■ **THE EXERCISE**
Edit the records below so that every instance of "collectors" becomes "collected by", and keep everything else the same.

+---+

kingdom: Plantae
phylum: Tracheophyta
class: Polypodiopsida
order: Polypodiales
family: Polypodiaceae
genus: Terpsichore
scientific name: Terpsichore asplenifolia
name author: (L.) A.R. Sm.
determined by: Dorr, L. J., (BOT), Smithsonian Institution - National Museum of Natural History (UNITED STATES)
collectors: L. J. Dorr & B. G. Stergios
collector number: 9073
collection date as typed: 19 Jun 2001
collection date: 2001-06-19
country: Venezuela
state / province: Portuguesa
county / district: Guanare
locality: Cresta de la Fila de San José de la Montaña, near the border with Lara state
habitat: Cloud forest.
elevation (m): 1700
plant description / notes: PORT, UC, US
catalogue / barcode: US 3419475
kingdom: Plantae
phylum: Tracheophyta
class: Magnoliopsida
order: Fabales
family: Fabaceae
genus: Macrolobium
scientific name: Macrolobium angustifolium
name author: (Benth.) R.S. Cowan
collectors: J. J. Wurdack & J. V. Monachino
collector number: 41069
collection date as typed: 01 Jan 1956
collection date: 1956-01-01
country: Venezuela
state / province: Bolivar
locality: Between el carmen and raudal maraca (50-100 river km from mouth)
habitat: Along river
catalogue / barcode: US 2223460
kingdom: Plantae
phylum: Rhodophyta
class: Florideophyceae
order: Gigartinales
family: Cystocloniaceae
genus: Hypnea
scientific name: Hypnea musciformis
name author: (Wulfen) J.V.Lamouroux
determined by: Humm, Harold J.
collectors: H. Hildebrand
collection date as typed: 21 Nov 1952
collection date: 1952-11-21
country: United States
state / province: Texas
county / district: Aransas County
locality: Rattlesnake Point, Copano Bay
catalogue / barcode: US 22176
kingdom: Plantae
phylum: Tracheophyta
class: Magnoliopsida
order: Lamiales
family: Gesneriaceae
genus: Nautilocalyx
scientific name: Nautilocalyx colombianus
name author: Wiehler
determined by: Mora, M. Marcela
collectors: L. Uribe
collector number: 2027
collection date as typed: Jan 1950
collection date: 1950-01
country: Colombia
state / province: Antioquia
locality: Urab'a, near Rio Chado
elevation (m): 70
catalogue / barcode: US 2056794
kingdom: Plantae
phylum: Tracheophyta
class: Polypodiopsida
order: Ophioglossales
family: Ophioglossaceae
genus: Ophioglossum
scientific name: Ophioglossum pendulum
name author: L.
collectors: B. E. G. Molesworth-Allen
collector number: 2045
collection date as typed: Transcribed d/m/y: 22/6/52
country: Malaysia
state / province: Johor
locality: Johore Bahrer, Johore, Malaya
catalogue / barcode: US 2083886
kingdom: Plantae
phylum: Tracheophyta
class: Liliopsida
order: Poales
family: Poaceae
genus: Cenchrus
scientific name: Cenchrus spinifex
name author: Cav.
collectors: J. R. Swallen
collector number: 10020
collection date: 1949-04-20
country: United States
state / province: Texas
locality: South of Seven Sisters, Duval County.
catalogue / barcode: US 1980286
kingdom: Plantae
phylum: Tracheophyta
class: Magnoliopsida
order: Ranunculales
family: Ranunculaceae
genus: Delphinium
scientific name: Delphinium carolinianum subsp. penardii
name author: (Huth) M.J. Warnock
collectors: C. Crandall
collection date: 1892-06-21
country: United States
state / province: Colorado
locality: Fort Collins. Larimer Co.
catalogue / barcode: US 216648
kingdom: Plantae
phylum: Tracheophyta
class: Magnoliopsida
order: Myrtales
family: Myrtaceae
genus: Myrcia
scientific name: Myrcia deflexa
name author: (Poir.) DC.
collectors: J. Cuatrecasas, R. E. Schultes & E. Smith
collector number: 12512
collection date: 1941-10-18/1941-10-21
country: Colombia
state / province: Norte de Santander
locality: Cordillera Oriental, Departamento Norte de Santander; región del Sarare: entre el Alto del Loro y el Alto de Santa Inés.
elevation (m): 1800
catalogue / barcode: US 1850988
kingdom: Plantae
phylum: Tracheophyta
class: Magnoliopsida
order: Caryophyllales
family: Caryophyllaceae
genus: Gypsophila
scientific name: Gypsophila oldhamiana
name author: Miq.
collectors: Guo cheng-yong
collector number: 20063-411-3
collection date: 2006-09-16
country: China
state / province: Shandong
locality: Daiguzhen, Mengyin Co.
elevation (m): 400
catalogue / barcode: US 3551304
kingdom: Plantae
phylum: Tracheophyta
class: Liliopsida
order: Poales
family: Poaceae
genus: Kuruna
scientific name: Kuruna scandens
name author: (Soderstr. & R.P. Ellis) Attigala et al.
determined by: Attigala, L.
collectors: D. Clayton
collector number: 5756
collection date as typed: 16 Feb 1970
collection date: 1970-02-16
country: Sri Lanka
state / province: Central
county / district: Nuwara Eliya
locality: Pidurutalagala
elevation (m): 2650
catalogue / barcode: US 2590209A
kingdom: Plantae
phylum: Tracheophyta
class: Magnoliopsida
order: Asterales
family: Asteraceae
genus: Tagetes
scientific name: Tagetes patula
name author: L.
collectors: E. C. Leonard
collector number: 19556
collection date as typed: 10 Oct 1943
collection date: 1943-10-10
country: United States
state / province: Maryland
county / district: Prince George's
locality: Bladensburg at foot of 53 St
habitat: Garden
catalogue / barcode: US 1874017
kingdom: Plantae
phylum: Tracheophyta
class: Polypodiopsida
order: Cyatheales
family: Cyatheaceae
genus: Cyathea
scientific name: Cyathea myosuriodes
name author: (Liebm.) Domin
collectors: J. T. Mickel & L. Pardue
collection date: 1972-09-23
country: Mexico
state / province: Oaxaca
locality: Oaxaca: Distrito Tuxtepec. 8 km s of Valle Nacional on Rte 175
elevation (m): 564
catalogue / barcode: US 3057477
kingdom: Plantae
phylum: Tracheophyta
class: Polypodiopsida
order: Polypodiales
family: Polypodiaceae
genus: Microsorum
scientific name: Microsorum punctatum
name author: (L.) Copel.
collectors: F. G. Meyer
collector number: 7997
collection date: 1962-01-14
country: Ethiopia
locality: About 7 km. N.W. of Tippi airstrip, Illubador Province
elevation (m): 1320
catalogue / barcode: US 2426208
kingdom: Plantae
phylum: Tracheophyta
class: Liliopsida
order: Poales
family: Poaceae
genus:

+---+

■ **RESULT OF THIS EXERCISE**
kingdom: Plantae
phylum: Tracheophyta
class: Polypodiopsida
order: Polypodiales
family: Polypodiaceae
genus: Terpsichore
scientific name: Terpsichore asplenifolia
name author: (L.) A.R. Sm.
determined by: Dorr, L. J., (BOT), Smithsonian Institution - National Museum of Natural History (UNITED STATES)
collected by: L. J. Dorr & B. G. Stergios
collector number: 9073
collection date as typed: 19 Jun 2001
collection date: 2001-06-19
country: Venezuela
state / province: Portuguesa
county / district: Guanare
locality: Cresta de la Fila de San José de la Montaña, near the border with Lara state
habitat: Cloud forest.
elevation (m): 1700
plant description / notes: PORT, UC, US
catalogue / barcode: US 3419475
kingdom: Plantae
phylum: Tracheophyta
class: Magnoliopsida
order: Fabales
family: Fabaceae
genus: Macrolobium
scientific name: Macrolobium angustifolium
name author: (Benth.) R.S. Cowan
collected by: J. J. Wurdack & J. V. Monachino
collector number: 41069
collection date as typed: 01 Jan 1956
collection date: 1956-01-01
country: Venezuela
state / province: Bolivar
locality: Between el carmen and raudal maraca (50-100 river km from mouth)
habitat: Along river
catalogue / barcode: US 2223460
kingdom: Plantae
phylum: Rhodophyta
class: Florideophyceae
order: Gigartinales
family: Cystocloniaceae
genus: Hypnea
scientific name: Hypnea musciformis
name author: (Wulfen) J.V.Lamouroux
determined by: Humm, Harold J.
collected by: H. Hildebrand
collection date as typed: 21 Nov 1952
collection date: 1952-11-21
country: United States
state / province: Texas
county / district: Aransas County
locality: Rattlesnake Point, Copano Bay
catalogue / barcode: US 22176
kingdom: Plantae
phylum: Tracheophyta
class: Magnoliopsida
order: Lamiales
family: Gesneriaceae
genus: Nautilocalyx
scientific name: Nautilocalyx colombianus
name author: Wiehler
determined by: Mora, M. Marcela
collected by: L. Uribe
collector number: 2027
collection date as typed: Jan 1950
collection date: 1950-01
country: Colombia
state / province: Antioquia
locality: Urab'a, near Rio Chado
elevation (m): 70
catalogue / barcode: US 2056794
kingdom: Plantae
phylum: Tracheophyta
class: Polypodiopsida
order: Ophioglossales
family: Ophioglossaceae
genus: Ophioglossum
scientific name: Ophioglossum pendulum
name author: L.
collected by: B. E. G. Molesworth-Allen
collector number: 2045
collection date as typed: Transcribed d/m/y: 22/6/52
country: Malaysia
state / province: Johor
locality: Johore Bahrer, Johore, Malaya
catalogue / barcode: US 2083886
kingdom: Plantae
phylum: Tracheophyta
class: Liliopsida
order: Poales
family: Poaceae
genus: Cenchrus
scientific name: Cenchrus spinifex
name author: Cav.
collected by: J. R. Swallen
collector number: 10020
collection date: 1949-04-20
country: United States
state / province: Texas
locality: South of Seven Sisters, Duval County.
catalogue / barcode: US 1980286
kingdom: Plantae
phylum: Tracheophyta
class: Magnoliopsida
order: Ranunculales
family: Ranunculaceae
genus: Delphinium
scientific name: Delphinium carolinianum subsp. penardii
name author: (Huth) M.J. Warnock
collected by: C. Crandall
collection date: 1892-06-21
country: United States
state / province: Colorado
locality: Fort Collins. Larimer Co.
catalogue / barcode: US 216648
kingdom: Plantae
phylum: Tracheophyta
class: Magnoliopsida
order: Myrtales
family: Myrtaceae
genus: Myrcia
scientific name: Myrcia deflexa
name author: (Poir.) DC.
collected by: J. Cuatrecasas, R. E. Schultes & E. Smith
collector number: 12512
collection date: 1941-10-18/1941-10-21
country: Colombia
state / province: Norte de Santander
locality: Cordillera Oriental, Departamento Norte de Santander; región del Sarare: entre el Alto del Loro y el Alto de Santa Inés.
elevation (m): 1800
catalogue / barcode: US 1850988
kingdom: Plantae
phylum: Tracheophyta
class: Magnoliopsida
order: Caryophyllales
family: Caryophyllaceae
genus: Gypsophila
scientific name: Gypsophila oldhamiana
name author: Miq.
collected by: Guo cheng-yong
collector number: 20063-411-3
collection date: 2006-09-16
country: China
state / province: Shandong
locality: Daiguzhen, Mengyin Co.
elevation (m): 400
catalogue / barcode: US 3551304
kingdom: Plantae
phylum: Tracheophyta
class: Liliopsida
order: Poales
family: Poaceae
genus: Kuruna
scientific name: Kuruna scandens
name author: (Soderstr. & R.P. Ellis) Attigala et al.
determined by: Attigala, L.
collected by: D. Clayton
collector number: 5756
collection date as typed: 16 Feb 1970
collection date: 1970-02-16
country: Sri Lanka
state / province: Central
county / district: Nuwara Eliya
locality: Pidurutalagala
elevation (m): 2650
catalogue / barcode: US 2590209A
kingdom: Plantae
phylum: Tracheophyta
class: Magnoliopsida
order: Asterales
family: Asteraceae
genus: Tagetes
scientific name: Tagetes patula
name author: L.
collected by: E. C. Leonard
collector number: 19556
collection date as typed: 10 Oct 1943
collection date: 1943-10-10
country: United States
state / province: Maryland
county / district: Prince George's
locality: Bladensburg at foot of 53 St
habitat: Garden
catalogue / barcode: US 1874017
kingdom: Plantae
phylum: Tracheophyta
class: Polypodiopsida
order: Cyatheales
family: Cyatheaceae
genus: Cyathea
scientific name: Cyathea myosuriodes
name author: (Liebm.) Domin
collected by: J. T. Mickel & L. Pardue
collection date: 1972-09-23
country: Mexico
state / province: Oaxaca
locality: Oaxaca: Distrito Tuxtepec. 8 km s of Valle Nacional on Rte 175
elevation (m): 564
catalogue / barcode: US 3057477
kingdom: Plantae
phylum: Tracheophyta
class: Polypodiopsida
order: Polypodiales
family: Polypodiaceae
genus: Microsorum
scientific name: Microsorum punctatum
name author: (L.) Copel.
collected by: F. G. Meyer
collector number: 7997
collection date: 1962-01-14
country: Ethiopia
locality: About 7 km. N.W. of Tippi airstrip, Illubador Province
elevation (m): 1320
catalogue / barcode: US 2426208
kingdom: Plantae
phylum: Tracheophyta
class: Liliopsida
order: Poales
family: Poaceae
genus:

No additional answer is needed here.